▶ [STATED EXERCISE 1]: In the records, rewrite the lines from the start through the line that contains "v(-513.86, 319.86) *", replacing "myFeature" with "rightPlaneFeature" and changing nothing else.

In S604, it is judged whether the fault-cause IT apparatus is a management target or a non management target, from the fault-cause IT-apparatus information of the obtained fault analysis result data D11. In this embodiment, since the fault-cause IT apparatus is a non-management-target IT apparatus, the flow advances to S605.

In S605, the not-managed IT-apparatus management table of FIG. 11 is searched based on the fault-cause IT-apparatus information of the fault analysis result data D11, and information related to this not-managed IT apparatus is obtained. Then, the flow advances to S606. In this embodiment, information related to the storage apparatus U1 is obtained from L401 of FIG. 11.

In S606, a message indicating that the root cause of the fault that occurred is a not-managed IT apparatus is displayed on the screen, together with the information obtained in S605. As shown in FIG. 18, an example structure of the screen displayed at this time includes a message notifying that the not-managed IT apparatus is the root cause of the fault; a fault analysis result which is the result obtained through analysis of the cause of the fault; and fault information detected by the operation management system for the fault that occurred, such as a received event. A screen display such as a window or a dialog that includes the above items is output to the screen output apparatus M1. FIG. 19 shows an example screen display in a case where the fault in the storage U1 that is a not-managed IT apparatus is the root cause, according to this embodiment. The screen display includes information indicating that the fault-cause IT apparatus is a non management target, and the type of the IT apparatus. For example, the screen display shows that the IT apparatus is an IP-SAN storage apparatus, and the IP address, which is an example of the identification information, of the IT apparatus is 192.168.100.15.

Through the above-described steps, when a fault occurs in the storage apparatus U1, which is a non-management-target IT apparatus, it is possible to handle a case where a fault of an IP-SAN storage, as defined in the rule R1, occurs in a non management target. It is also possible to display a message indicating that the root cause is a non-management-target IP-SAN storage, on the screen.

(Processing Flow for Rule R2)

For the rule R2, the flow will be described according to the embodiment in which the IT system of FIG. 3 is a target.

In S101, since the rule R2 is included, the flow advances to S102. In S102, the rule R2 is read and R2 is marked to indicate that it has been read. In S103, as topology information described in the rule R2 and as the FC-SAN topology of FIG. 4(2), a topology in which a computer T21 serving as a client and having a Fibre-Channel Host Bus Adapter, i.e., FcHba T211, is coupled via an FC switch T22 to a storage apparatus T23 serving as a server and having FcPort T231 which is a Fibre-Channel port is defined in the search condition.

In S104, it is assumed that the computer N13 having FcHba is found as a client IT apparatus.

In S105, since the computer N13 is an IT apparatus that has not been selected, the flow advances to S106.

(Part of a data file)
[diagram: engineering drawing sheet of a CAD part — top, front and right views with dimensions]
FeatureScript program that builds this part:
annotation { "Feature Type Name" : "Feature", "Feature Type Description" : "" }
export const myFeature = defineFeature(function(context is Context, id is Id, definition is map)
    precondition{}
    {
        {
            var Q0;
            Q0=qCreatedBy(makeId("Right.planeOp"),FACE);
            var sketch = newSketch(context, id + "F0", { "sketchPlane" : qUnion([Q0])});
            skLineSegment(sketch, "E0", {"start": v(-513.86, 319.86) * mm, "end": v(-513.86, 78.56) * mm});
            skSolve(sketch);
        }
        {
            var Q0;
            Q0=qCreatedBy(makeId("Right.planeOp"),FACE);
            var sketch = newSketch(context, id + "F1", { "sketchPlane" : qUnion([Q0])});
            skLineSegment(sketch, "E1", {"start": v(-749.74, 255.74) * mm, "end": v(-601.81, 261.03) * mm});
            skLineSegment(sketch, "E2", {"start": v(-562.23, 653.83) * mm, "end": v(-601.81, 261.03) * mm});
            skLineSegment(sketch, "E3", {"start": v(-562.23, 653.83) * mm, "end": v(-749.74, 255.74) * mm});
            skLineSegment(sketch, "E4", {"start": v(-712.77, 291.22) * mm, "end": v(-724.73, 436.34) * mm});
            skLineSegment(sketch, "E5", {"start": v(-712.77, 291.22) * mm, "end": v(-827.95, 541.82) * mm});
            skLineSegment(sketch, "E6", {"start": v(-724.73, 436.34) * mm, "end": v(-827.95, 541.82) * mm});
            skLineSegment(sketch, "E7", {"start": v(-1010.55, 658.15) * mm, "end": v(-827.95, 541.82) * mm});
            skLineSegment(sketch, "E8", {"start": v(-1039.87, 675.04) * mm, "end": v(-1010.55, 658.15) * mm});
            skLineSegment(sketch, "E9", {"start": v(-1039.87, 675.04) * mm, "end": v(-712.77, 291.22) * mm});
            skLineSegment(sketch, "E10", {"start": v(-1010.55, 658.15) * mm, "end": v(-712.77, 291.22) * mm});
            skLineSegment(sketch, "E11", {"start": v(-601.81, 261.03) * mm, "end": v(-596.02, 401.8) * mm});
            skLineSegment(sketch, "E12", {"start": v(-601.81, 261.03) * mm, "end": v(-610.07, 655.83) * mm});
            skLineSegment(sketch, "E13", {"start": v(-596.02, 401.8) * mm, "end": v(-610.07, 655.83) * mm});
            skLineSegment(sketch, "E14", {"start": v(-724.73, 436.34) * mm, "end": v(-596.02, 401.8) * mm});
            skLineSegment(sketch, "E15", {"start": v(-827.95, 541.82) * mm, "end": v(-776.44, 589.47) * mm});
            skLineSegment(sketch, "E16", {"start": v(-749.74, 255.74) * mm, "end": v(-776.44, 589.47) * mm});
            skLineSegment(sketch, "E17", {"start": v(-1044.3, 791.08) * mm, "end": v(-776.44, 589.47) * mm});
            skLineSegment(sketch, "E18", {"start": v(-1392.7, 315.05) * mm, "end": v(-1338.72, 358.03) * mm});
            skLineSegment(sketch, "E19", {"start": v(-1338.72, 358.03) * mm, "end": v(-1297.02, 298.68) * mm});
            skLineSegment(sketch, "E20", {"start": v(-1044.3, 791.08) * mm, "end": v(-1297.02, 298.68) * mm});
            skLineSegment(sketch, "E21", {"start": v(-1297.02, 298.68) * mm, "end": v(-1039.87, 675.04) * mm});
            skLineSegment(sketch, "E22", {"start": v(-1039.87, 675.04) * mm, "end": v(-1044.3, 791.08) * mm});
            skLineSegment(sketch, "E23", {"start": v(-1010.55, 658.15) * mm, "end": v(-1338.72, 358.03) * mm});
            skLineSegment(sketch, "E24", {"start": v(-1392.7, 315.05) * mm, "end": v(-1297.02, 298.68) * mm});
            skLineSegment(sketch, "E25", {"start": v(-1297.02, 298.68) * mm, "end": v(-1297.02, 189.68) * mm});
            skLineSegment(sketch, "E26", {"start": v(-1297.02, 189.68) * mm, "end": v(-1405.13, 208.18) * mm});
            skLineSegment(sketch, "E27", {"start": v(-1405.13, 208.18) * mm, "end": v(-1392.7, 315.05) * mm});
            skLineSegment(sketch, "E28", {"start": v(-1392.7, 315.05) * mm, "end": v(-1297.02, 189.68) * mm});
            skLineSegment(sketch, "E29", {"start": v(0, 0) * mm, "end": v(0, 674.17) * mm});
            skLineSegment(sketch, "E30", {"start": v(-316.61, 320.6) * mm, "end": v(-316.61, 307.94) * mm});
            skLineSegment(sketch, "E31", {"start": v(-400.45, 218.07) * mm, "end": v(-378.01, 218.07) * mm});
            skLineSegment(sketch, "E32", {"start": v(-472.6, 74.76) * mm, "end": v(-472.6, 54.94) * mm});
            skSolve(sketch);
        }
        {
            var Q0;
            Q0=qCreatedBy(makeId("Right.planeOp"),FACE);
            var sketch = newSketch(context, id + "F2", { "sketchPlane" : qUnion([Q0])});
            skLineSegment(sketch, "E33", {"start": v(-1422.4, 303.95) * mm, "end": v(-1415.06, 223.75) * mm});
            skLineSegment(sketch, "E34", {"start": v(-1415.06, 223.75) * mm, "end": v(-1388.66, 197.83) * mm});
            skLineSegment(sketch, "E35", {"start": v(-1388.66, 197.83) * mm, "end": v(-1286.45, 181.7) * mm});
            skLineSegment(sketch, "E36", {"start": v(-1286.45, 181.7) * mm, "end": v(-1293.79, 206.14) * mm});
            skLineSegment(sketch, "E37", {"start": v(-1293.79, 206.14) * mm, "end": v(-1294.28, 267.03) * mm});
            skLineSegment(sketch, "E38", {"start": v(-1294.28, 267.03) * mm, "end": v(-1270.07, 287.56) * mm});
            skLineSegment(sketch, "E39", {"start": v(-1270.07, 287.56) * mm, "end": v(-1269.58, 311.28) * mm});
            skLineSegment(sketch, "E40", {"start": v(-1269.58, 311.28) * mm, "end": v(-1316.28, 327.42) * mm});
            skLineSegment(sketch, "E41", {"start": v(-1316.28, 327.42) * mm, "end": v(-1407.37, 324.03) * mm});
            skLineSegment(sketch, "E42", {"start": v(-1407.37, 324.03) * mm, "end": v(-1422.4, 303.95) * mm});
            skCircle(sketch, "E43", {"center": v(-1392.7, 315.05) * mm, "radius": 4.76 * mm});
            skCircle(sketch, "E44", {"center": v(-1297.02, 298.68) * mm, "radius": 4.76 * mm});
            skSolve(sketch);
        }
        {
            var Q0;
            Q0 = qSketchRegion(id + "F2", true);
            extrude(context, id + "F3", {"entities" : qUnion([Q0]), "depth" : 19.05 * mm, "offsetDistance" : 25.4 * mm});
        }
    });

▶ [STATED EXERCISE 2]: Reproduce word for word the passage of the fault analysis text that begins at the words "In S101, since" and ends after "the search condition.".

▶ [ANSWER 1]:
[diagram: engineering drawing sheet of a CAD part — top, front and right views with dimensions]
FeatureScript program that builds this part:
annotation { "Feature Type Name" : "Feature", "Feature Type Description" : "" }
export const rightPlaneFeature = defineFeature(function(context is Context, id is Id, definition is map)
    precondition{}
    {
        {
            var Q0;
            Q0=qCreatedBy(makeId("Right.planeOp"),FACE);
            var sketch = newSketch(context, id + "F0", { "sketchPlane" : qUnion([Q0])});
            skLineSegment(sketch, "E0", {"start": v(-513.86, 319.86) * mm, "end": v(-513.86, 78.56) * mm});

▶ [ANSWER 2]:
In S101, since the rule R2 is included, the flow advances to S102. In S102, the rule R2 is read and R2 is marked to indicate that it has been read. In S103, as topology information described in the rule R2 and as the FC-SAN topology of FIG. 4(2), a topology in which a computer T21 serving as a client and having a Fibre-Channel Host Bus Adapter, i.e., FcHba T211, is coupled via an FC switch T22 to a storage apparatus T23 serving as a server and having FcPort T231 which is a Fibre-Channel port is defined in the search condition.